What the task asks. For this exercise, an exact copy is needed of only the lines from the one containing "### General Project Documentation" through the end of the data, with pictures left out.

Data to examine.
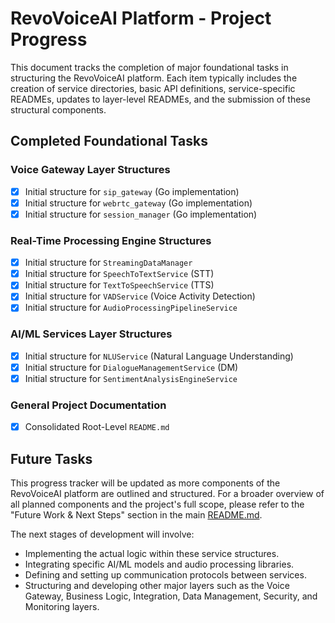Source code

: # RevoVoiceAI Platform - Project Progress

This document tracks the completion of major foundational tasks in structuring the RevoVoiceAI platform. Each item typically includes the creation of service directories, basic API definitions, service-specific READMEs, updates to layer-level READMEs, and the submission of these structural components.

## Completed Foundational Tasks

### Voice Gateway Layer Structures
- [x] Initial structure for `sip_gateway` (Go implementation)
- [x] Initial structure for `webrtc_gateway` (Go implementation)
- [x] Initial structure for `session_manager` (Go implementation)

### Real-Time Processing Engine Structures
- [x] Initial structure for `StreamingDataManager`
- [x] Initial structure for `SpeechToTextService` (STT)
- [x] Initial structure for `TextToSpeechService` (TTS)
- [x] Initial structure for `VADService` (Voice Activity Detection)
- [x] Initial structure for `AudioProcessingPipelineService`

### AI/ML Services Layer Structures
- [x] Initial structure for `NLUService` (Natural Language Understanding)
- [x] Initial structure for `DialogueManagementService` (DM)
- [x] Initial structure for `SentimentAnalysisEngineService`

### General Project Documentation
- [x] Consolidated Root-Level `README.md`

## Future Tasks

This progress tracker will be updated as more components of the RevoVoiceAI platform are outlined and structured. For a broader overview of all planned components and the project's full scope, please refer to the "Future Work & Next Steps" section in the main [README.md](./README.md).

The next stages of development will involve:
- Implementing the actual logic within these service structures.
- Integrating specific AI/ML models and audio processing libraries.
- Defining and setting up communication protocols between services.
- Structuring and developing other major layers such as the Voice Gateway, Business Logic, Integration, Data Management, Security, and Monitoring layers.
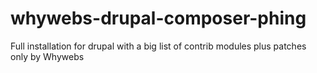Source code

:# whywebs-drupal-composer-phing
Full installation for drupal with a big list of contrib modules plus patches only by Whywebs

Reply.
### General Project Documentation
- [x] Consolidated Root-Level `README.md`

## Future Tasks

This progress tracker will be updated as more components of the RevoVoiceAI platform are outlined and structured. For a broader overview of all planned components and the project's full scope, please refer to the "Future Work & Next Steps" section in the main [README.md](./README.md).

The next stages of development will involve:
- Implementing the actual logic within these service structures.
- Integrating specific AI/ML models and audio processing libraries.
- Defining and setting up communication protocols between services.
- Structuring and developing other major layers such as the Voice Gateway, Business Logic, Integration, Data Management, Security, and Monitoring layers.
Source code

:# whywebs-drupal-composer-phing
Full installation for drupal with a big list of contrib modules plus patches only by Whywebs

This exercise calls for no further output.